TASK TO CARRY OUT: Show all lines of the listing that contain the word "removed".

STUDY MATERIAL:
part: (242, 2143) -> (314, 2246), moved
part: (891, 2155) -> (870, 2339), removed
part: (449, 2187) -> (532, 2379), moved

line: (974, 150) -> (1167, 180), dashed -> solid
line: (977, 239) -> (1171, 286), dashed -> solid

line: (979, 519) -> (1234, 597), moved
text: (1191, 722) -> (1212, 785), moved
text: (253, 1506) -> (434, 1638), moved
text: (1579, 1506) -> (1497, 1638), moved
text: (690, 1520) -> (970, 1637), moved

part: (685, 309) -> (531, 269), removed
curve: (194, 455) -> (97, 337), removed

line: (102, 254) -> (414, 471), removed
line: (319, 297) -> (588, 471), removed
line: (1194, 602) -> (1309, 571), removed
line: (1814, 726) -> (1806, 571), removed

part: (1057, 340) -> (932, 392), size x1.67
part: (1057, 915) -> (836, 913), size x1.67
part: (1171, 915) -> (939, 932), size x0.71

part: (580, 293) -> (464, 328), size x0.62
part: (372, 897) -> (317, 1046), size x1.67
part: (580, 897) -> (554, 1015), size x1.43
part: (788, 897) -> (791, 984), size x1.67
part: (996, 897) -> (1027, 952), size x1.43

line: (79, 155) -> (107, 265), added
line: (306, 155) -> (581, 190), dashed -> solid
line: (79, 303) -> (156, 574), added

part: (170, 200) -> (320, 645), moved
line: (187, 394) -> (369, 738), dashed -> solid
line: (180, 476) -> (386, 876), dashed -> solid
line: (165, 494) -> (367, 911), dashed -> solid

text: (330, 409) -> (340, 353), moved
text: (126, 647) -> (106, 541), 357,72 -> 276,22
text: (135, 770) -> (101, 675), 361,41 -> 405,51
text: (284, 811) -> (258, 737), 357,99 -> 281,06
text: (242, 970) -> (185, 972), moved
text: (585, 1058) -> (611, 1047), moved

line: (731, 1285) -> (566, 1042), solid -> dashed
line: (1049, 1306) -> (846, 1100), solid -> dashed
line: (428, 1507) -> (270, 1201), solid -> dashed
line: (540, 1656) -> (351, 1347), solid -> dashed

RESPONSE TO THIS EXERCISE:
part: (891, 2155) -> (870, 2339), removed
part: (685, 309) -> (531, 269), removed
curve: (194, 455) -> (97, 337), removed
line: (102, 254) -> (414, 471), removed
line: (319, 297) -> (588, 471), removed
line: (1194, 602) -> (1309, 571), removed
line: (1814, 726) -> (1806, 571), removed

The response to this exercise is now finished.